CCA chief executive Damon Hinninger said that whoever wins the presidency, his company will survive.

President Bill Clinton's signing of the controversial "three strikes" law in 1994 – mandating life sentences for criminals convicted of a violent felony after two prior convictions – led to a massive increase in incarceration.

Between 1980 and 2013, the federal prison population increased by almost 800%, exceeding the BOP's ability to keep up. The bureau began contracting with privately operated correctional institutions to confine some federal inmates.

But that tide has begun to turn.

By 2013, as both the federal prison population and the proportion of federal prisoners in private facilities reached their peak, the Bureau was housing approximately 15% of its population, or nearly 30,000 inmates, in privately operated prisons.

"Since then, for the first time in decades, the federal prison population has begun to decline, from nearly 220,000 inmates in 2013 to fewer than 195,000 inmates today," Yates said in her memo.
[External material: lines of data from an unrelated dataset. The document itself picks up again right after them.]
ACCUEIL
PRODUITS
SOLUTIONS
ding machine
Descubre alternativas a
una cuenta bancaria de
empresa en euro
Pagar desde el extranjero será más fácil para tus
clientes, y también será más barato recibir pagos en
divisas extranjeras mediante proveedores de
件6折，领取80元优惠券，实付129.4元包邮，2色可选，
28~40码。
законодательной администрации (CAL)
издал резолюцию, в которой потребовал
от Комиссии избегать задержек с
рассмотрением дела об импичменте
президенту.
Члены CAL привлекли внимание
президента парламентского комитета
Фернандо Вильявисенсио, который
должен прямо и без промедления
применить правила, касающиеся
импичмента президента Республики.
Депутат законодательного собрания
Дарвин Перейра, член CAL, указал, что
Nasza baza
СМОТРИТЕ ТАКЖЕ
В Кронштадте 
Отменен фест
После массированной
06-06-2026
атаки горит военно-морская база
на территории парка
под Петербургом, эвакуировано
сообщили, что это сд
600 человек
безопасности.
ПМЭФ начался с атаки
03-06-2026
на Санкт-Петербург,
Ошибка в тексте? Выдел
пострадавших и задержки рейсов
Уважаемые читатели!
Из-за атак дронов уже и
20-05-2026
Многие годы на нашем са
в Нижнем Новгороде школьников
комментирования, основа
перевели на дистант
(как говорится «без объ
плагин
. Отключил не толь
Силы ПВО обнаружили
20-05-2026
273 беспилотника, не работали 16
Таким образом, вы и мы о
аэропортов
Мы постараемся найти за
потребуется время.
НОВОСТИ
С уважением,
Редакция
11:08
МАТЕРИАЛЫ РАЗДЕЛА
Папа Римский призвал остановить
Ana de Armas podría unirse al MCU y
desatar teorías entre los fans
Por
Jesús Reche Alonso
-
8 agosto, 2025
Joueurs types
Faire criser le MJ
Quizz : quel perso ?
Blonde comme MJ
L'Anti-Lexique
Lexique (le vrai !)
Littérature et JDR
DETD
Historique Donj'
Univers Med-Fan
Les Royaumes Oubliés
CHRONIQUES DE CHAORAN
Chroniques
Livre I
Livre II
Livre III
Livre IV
"Private prisons served an important role during a difficult period, but time has shown that they compare poorly to our own Bureau facilities," Yates wrote. "They simply do not provide the same level of correctional services, programs, and resources; they do not save substantially on costs; and as noted in a recent report by the Department's Office of Inspector General, they do not maintain the same level of safety and security."

All of the private prison operators disputed Yates's statement that their facilities were inferior to the federally operated prisons.